Aim A: Can you put this sentence from the recollection of Paul into Spanish: "That was when I took to calling him “Pablo.”"
Aim B: In the recollection of Paul, what was the title of the rare book a friend borrowed from him and failed to return?
Aim C: Carry on the recollection of Paul and his friends from its last sentence.

Page text:
"""
Like all of us, Paul had strong political opinions, and he had spent some time in Cuba, so when Castro and company were in the Sierra Maestra, he decided that he wanted to get up a bunch of volunteers, call it the Patrick Henry Brigade, and head over there like the Abraham Lincoln Brigade in Spain. That was when I took to calling him “Pablo.” I remember one night sitting around at the Village Gate and telling him, “Well, I can go along with you up to a certain point, but what we really need to do is to take the Patrick Henry Brigade up to the Sierra Catskills and liberate Grossingers, and turn it into a folk music room.”
Paul was quite a character in other ways as well. He had a collection of walking sticks—it was one of his passions—and he wore some pretty extraordinary getups. I remember once a friend of ours had borrowed a book from him—a rare volume titled The Short History of Sex Worship—and had failed to return it. After dunning this fellow off and on for a few weeks, Clayton lost his patience and developed a scheme to deal with the situation. (I don’t know if this actually came to fruition, but I certainly like to think it did.) As it happened, the borrower was one of the few of us who was respectably employed; he had some sort of job where he worked at a desk in a sea of desks in this huge office. So one day Clayton put on shorts, sandals, a pith helmet, two or three overcoats one over the other—this was in the middle of summer, mind you—and took one of his most ornate Malacca walking sticks. Then he went charging down to this office, ran up to the man’s desk, and started pounding on it with his cane, screaming, “Where’s my Short History of Sex Worship?!”
Occasionally I would see Paul with Phil Perlman, who weighed a good 300 pounds and was the first man with a ponytail I ever saw outside of a pirate movie, and it was quite something to watch the two of them walking down the street, wearing these bizarre outfits, to the awe and amazement of absolutely everybody. Back then, most of us dressed pretty conservatively. Not only was it the 1950s, but we were paranoid about the beatnik connection—I remember myself onstage saying, “Please excuse the sunglasses.”
"""
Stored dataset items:
"""
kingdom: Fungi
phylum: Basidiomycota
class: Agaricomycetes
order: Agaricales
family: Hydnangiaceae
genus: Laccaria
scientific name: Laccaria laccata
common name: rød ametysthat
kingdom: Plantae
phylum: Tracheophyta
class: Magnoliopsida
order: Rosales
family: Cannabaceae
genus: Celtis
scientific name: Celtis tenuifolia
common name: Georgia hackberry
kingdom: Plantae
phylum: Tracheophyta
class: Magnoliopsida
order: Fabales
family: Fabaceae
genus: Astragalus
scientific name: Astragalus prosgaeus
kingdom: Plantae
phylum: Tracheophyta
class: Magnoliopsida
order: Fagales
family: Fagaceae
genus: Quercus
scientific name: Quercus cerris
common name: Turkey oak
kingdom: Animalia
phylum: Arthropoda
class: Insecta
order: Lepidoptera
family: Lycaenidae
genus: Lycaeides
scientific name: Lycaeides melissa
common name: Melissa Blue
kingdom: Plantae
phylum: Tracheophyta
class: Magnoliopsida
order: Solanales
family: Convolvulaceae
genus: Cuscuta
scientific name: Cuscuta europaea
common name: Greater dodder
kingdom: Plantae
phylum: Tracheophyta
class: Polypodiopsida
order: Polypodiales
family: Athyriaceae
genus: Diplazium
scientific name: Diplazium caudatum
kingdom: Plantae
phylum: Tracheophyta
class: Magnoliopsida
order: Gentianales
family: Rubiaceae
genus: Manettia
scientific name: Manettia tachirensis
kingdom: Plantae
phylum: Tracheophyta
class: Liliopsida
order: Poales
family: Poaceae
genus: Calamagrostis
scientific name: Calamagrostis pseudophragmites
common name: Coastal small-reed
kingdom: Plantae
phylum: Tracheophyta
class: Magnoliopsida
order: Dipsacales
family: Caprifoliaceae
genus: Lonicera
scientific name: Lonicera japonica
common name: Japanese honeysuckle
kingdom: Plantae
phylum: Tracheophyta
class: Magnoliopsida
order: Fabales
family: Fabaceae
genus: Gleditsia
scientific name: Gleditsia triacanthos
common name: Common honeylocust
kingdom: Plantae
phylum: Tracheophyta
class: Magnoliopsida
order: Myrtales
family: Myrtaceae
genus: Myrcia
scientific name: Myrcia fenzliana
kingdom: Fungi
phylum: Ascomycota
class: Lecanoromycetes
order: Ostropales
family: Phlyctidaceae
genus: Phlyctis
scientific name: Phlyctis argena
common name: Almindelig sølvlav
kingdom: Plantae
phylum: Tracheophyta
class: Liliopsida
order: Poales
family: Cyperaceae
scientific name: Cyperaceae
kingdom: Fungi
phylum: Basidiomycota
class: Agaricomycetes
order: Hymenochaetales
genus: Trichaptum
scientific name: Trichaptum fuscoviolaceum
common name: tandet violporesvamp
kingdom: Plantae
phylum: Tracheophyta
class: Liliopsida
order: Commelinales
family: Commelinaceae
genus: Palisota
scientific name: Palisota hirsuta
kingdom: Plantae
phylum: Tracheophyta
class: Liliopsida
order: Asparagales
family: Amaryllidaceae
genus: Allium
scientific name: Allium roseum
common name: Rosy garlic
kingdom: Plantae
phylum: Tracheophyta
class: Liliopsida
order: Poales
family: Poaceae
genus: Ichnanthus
"""
Right answer A: Fue entonces cuando empecé a llamarlo «Pablo».

Right answer B: The Short History of Sex Worship.

Right answer C:
Paul used to bill himself as “the world’s most recorded young folksinger”—the “young” had to be in there because of Pete Seeger—and he had already made well over a dozen albums. A lot of them were thematic collections: Songs of Love and Marriage; Songs of Hate and Divorce; “Hunt the Cutty Auk” and Other Auk-Hunting Ballads from the Inner Hebrides. He sometimes had to stretch a point to find material that would fit these programmatic slots, and a certain amount of garbage was laid down, but some really nice stuff was done as well, and he was recording like a madman. For a while there, every time he needed a few bucks, he would go to the library and thumb through some obscure folklore collection, then go up to Moe Asch at Folkways Records and say, “You know, Moe, I was just looking through your catalog, and I noticed that you don’t have a single album of Maine lumberjack ballads.”
Moe would say, “Well, I guess that’s a pretty serious omission. Do you know anyone who can sing enough of those to make a record?”
And Paul would say, “Well, as it happens . . .”
Paul was originally from New Bedford, Massachusetts, the old whaling port, and he had a huge repertoire of sailing songs he had learned from his grandfather. He had recorded some of these on his own, but in 1958 he or Moe—or maybe it was Kenny Goldstein, who had produced a lot of his records—decided that he should do an album with a group, singing mostly unaccompanied, the way the songs would actually have been done on the ships. He rounded up a gang of the usual suspects: me, Bob Brill, Roger Abrahams, and Bob Yellin, a good singer and bluegrass banjo player who could also do some nice, simple picking of the sort that a sailor might have done while relaxing between watches.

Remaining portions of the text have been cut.